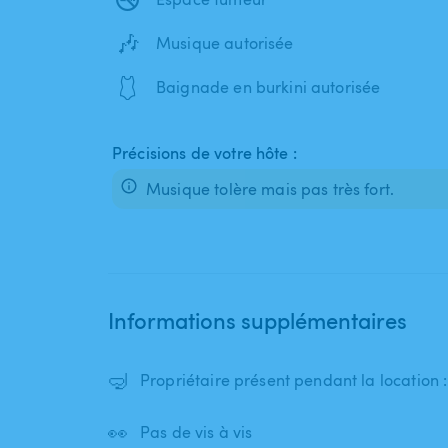
🎶
Musique autorisée
🩱
Baignade en burkini autorisée
Précisions de votre hôte :
Musique tolère mais pas très fort.
Informations supplémentaires
🤿
Propriétaire présent pendant la location 
👀
Pas de vis à vis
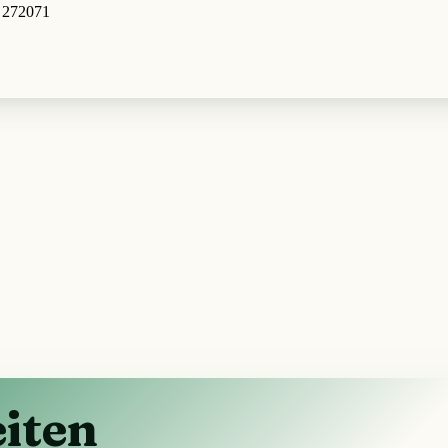
, 272071
iten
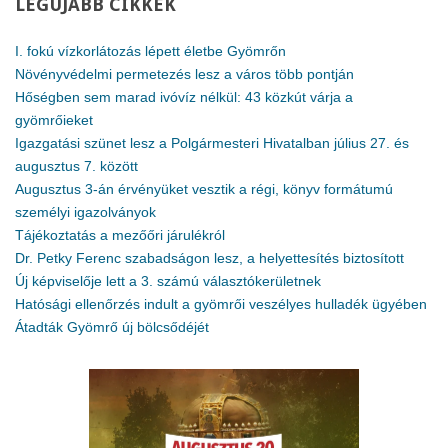
LEGÚJABB
CIKKEK
I. fokú vízkorlátozás lépett életbe Gyömrőn
Növényvédelmi permetezés lesz a város több pontján
Hőségben sem marad ivóvíz nélkül: 43 közkút várja a
gyömrőieket
Igazgatási szünet lesz a Polgármesteri Hivatalban július 27. és
augusztus 7. között
Augusztus 3-án érvényüket vesztik a régi, könyv formátumú
személyi igazolványok
Tájékoztatás a mezőőri járulékról
Dr. Petky Ferenc szabadságon lesz, a helyettesítés biztosított
Új képviselője lett a 3. számú választókerületnek
Hatósági ellenőrzés indult a gyömrői veszélyes hulladék ügyében
Átadták Gyömrő új bölcsődéjét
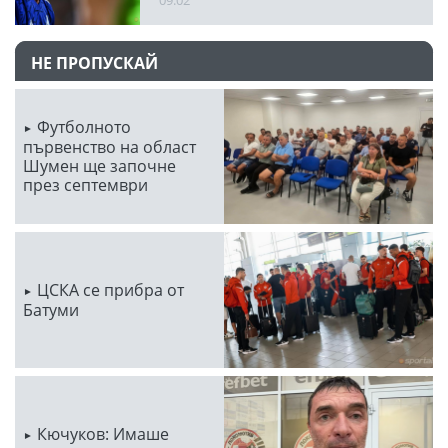
НЕ ПРОПУСКАЙ
Футболното
първенство на област
Шумен ще започне
през септември
ЦСКА се прибра от
Батуми
Кючуков: Имаше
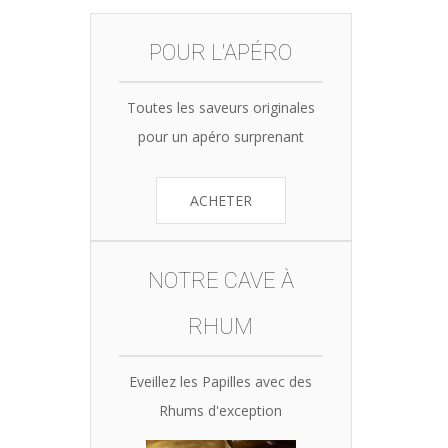
was:
is:
35,90€.
34,10€.
POUR L'APÉRO
Toutes les saveurs originales
pour un apéro surprenant
ACHETER
NOTRE CAVE À
RHUM
Eveillez les Papilles avec des
Rhums d'exception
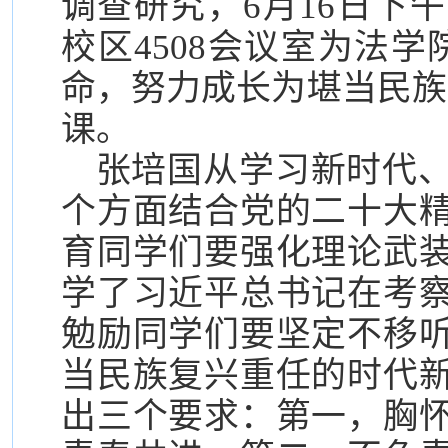
调查研究，6月16日下
校区4508会议室为法
命，努力成长为堪当民族
课。
张培国从学习新时代
个方面结合党的二十大
育同学们要强化理论武
学了习近平总书记在考
勉励同学们要坚定不移
当民族复兴重任的时代
出三个要求：第一，胸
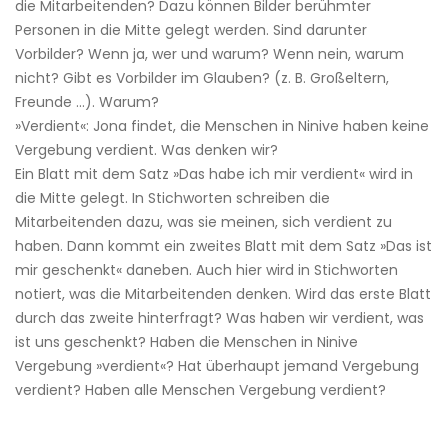
die Mitarbeitenden? Dazu können Bilder berühmter
Personen in die Mitte gelegt werden. Sind darunter
Vorbilder? Wenn ja, wer und warum? Wenn nein, warum
nicht? Gibt es Vorbilder im Glauben? (z. B. Großeltern,
Freunde …). Warum?
»Verdient«: Jona findet, die Menschen in Ninive haben keine
Vergebung verdient. Was denken wir?
Ein Blatt mit dem Satz »Das habe ich mir verdient« wird in
die Mitte gelegt. In Stichworten schreiben die
Mitarbeitenden dazu, was sie meinen, sich verdient zu
haben. Dann kommt ein zweites Blatt mit dem Satz »Das ist
mir geschenkt« daneben. Auch hier wird in Stichworten
notiert, was die Mitarbeitenden denken. Wird das erste Blatt
durch das zweite hinterfragt? Was haben wir verdient, was
ist uns geschenkt? Haben die Menschen in Ninive
Vergebung »verdient«? Hat überhaupt jemand Vergebung
verdient? Haben alle Menschen Vergebung verdient?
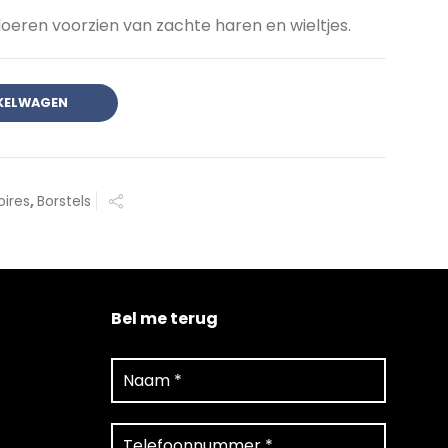
oeren voorzien van zachte haren en wieltjes.
KELWAGEN
oires
,
Borstels
Bel me terug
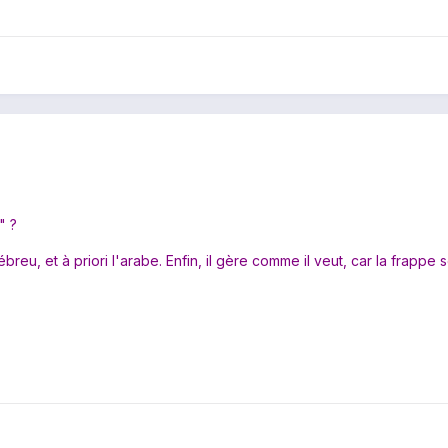
" ?
hébreu, et à priori l'arabe. Enfin, il gère comme il veut, car la frappe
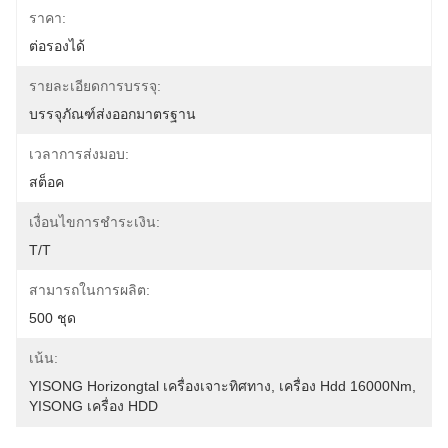
ราคา:
ต่อรองได้
รายละเอียดการบรรจุ:
บรรจุภัณฑ์ส่งออกมาตรฐาน
เวลาการส่งมอบ:
สต็อค
เงื่อนไขการชำระเงิน:
T/T
สามารถในการผลิต:
500 ชุด
เน้น:
YISONG Horizongtal เครื่องเจาะทิศทาง
, 
เครื่อง Hdd 16000Nm
, 
YISONG เครื่อง HDD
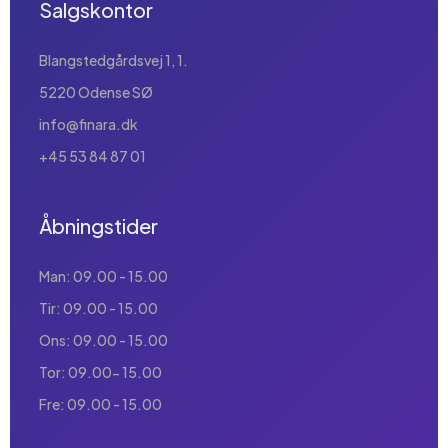
Salgskontor
Blangstedgårdsvej 1, 1.
5220 Odense SØ
info@finara.dk
+45 53 84 87 01
Åbningstider
Man: 09.00 - 15.00
Tir: 09.00 - 15.00
Ons: 09.00 - 15.00
Tor: 09.00- 15.00
Fre: 09.00 - 15.00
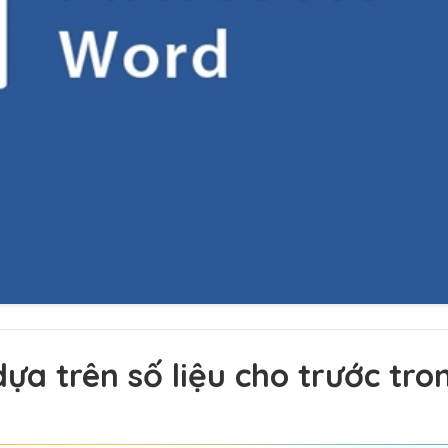
ựa trên số liệu cho trước tro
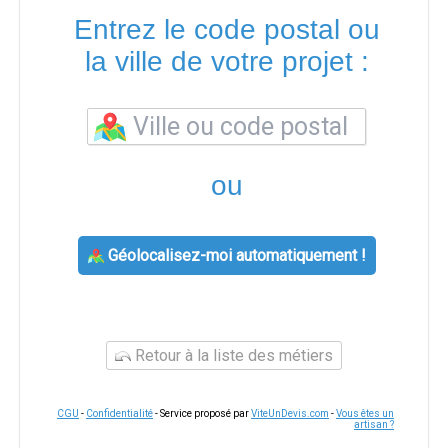
Entrez le code postal ou
la ville de votre projet :
ou
Géolocalisez-moi automatiquement !
Retour à la liste des métiers
CGU
-
Confidentialité
- Service proposé par
ViteUnDevis.com
-
Vous êtes un
artisan ?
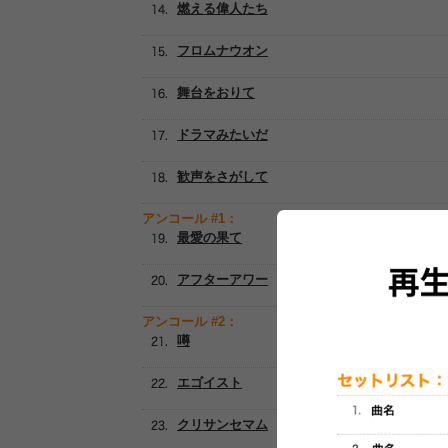
燃える偉人たち
フロムナウオン
舞台をおりて
ドラマみたいだ
歓声をさがして
アンコール #1：
最愛の果て
アフターアワー
アンコール #2：
噂
エゴイスト
クリサンセマム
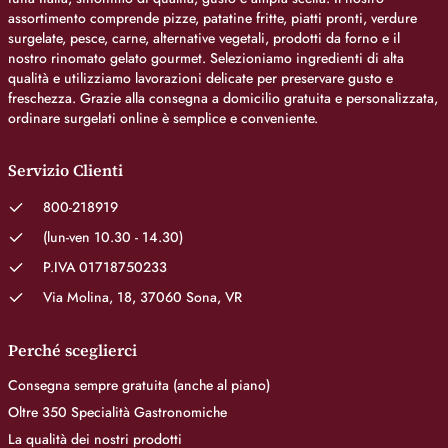
assortimento comprende pizze, patatine fritte, piatti pronti, verdure
surgelate, pesce, carne, alternative vegetali, prodotti da forno e il
nostro rinomato gelato gourmet. Selezioniamo ingredienti di alta
qualità e utilizziamo lavorazioni delicate per preservare gusto e
freschezza. Grazie alla consegna a domicilio gratuita e personalizzata,
ordinare surgelati online è semplice e conveniente.
Servizio Clienti
800-218919
(lun-ven 10.30 - 14.30)
P.IVA 01718750233
Via Molina, 18, 37060 Sona, VR
Perché sceglierci
Consegna sempre gratuita (anche al piano)
Oltre 350 Specialità Gastronomiche
La qualità dei nostri prodotti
-=-=-
Description of the task: Reproduce the listing above with "ACHETER" switched to "COMMANDER" and every other line unchanged, omitting the pictures.

Answer:
🎶
Musique autorisée
🩱
Baignade en burkini autorisée
Précisions de votre hôte :
Musique tolère mais pas très fort.
Informations supplémentaires
🤿
Propriétaire présent pendant la location 
👀
Pas de vis à vis
, 272071
iten
LEGÚJABB
CIKKEK
I. fokú vízkorlátozás lépett életbe Gyömrőn
Növényvédelmi permetezés lesz a város több pontján
Hőségben sem marad ivóvíz nélkül: 43 közkút várja a
gyömrőieket
Igazgatási szünet lesz a Polgármesteri Hivatalban július 27. és
augusztus 7. között
Augusztus 3-án érvényüket vesztik a régi, könyv formátumú
személyi igazolványok
Tájékoztatás a mezőőri járulékról
Dr. Petky Ferenc szabadságon lesz, a helyettesítés biztosított
Új képviselője lett a 3. számú választókerületnek
Hatósági ellenőrzés indult a gyömrői veszélyes hulladék ügyében
Átadták Gyömrő új bölcsődéjét
НЕ ПРОПУСКАЙ
Футболното
първенство на област
Шумен ще започне
през септември
ЦСКА се прибра от
Батуми
Кючуков: Имаше
was:
is:
35,90€.
34,10€.
POUR L'APÉRO
Toutes les saveurs originales
pour un apéro surprenant
COMMANDER
NOTRE CAVE À
RHUM
Eveillez les Papilles avec des
Rhums d'exception
调查研究，6月16日下
校区4508会议室为法
命，努力成长为堪当民族
课。
张培国从学习新时代
个方面结合党的二十大
育同学们要强化理论武
学了习近平总书记在考
勉励同学们要坚定不移
当民族复兴重任的时代
出三个要求：第一，胸
die Mitarbeitenden? Dazu können Bilder berühmter
Personen in die Mitte gelegt werden. Sind darunter
Vorbilder? Wenn ja, wer und warum? Wenn nein, warum
nicht? Gibt es Vorbilder im Glauben? (z. B. Großeltern,
Freunde …). Warum?
»Verdient«: Jona findet, die Menschen in Ninive haben keine
Vergebung verdient. Was denken wir?
Ein Blatt mit dem Satz »Das habe ich mir verdient« wird in
die Mitte gelegt. In Stichworten schreiben die
Mitarbeitenden dazu, was sie meinen, sich verdient zu
haben. Dann kommt ein zweites Blatt mit dem Satz »Das ist
mir geschenkt« daneben. Auch hier wird in Stichworten
notiert, was die Mitarbeitenden denken. Wird das erste Blatt
durch das zweite hinterfragt? Was haben wir verdient, was
ist uns geschenkt? Haben die Menschen in Ninive
Vergebung »verdient«? Hat überhaupt jemand Vergebung
verdient? Haben alle Menschen Vergebung verdient?
oeren voorzien van zachte haren en wieltjes.
KELWAGEN
oires
,
Borstels
Bel me terug
" ?
hébreu, et à priori l'arabe. Enfin, il gère comme il veut, car la frappe
ราคา:
ต่อรองได้
รายละเอียดการบรรจุ:
บรรจุภัณฑ์ส่งออกมาตรฐาน
เวลาการส่งมอบ:
สต็อค
เงื่อนไขการชำระเงิน:
T/T
สามารถในการผลิต:
500 ชุด
เน้น:
YISONG Horizongtal เครื่องเจาะทิศทาง
, 
เครื่อง Hdd 16000Nm
, 
YISONG เครื่อง HDD
Salgskontor
Blangstedgårdsvej 1, 1.
5220 Odense SØ
info@finara.dk
+45 53 84 87 01
Åbningstider
Man: 09.00 - 15.00
Tir: 09.00 - 15.00
Ons: 09.00 - 15.00
Tor: 09.00- 15.00
Fre: 09.00 - 15.00
ựa trên số liệu cho trước tro
Entrez le code postal ou
la ville de votre projet :
ou
Géolocalisez-moi automatiquement !
Retour à la liste des métiers
CGU
-
Confidentialité
- Service proposé par
ViteUnDevis.com
-
Vous êtes un
artisan ?
燃える偉人たち
フロムナウオン
舞台をおりて
ドラマみたいだ
歓声をさがして
アンコール #1：
最愛の果て
アフターアワー
アンコール #2：
噂
エゴイスト
クリサンセマム
assortimento comprende pizze, patatine fritte, piatti pronti, verdure
surgelate, pesce, carne, alternative vegetali, prodotti da forno e il
nostro rinomato gelato gourmet. Selezioniamo ingredienti di alta
qualità e utilizziamo lavorazioni delicate per preservare gusto e
freschezza. Grazie alla consegna a domicilio gratuita e personalizzata,
ordinare surgelati online è semplice e conveniente.
Servizio Clienti
800-218919
(lun-ven 10.30 - 14.30)
P.IVA 01718750233
Via Molina, 18, 37060 Sona, VR
Perché sceglierci
Consegna sempre gratuita (anche al piano)
Oltre 350 Specialità Gastronomiche
La qualità dei nostri prodotti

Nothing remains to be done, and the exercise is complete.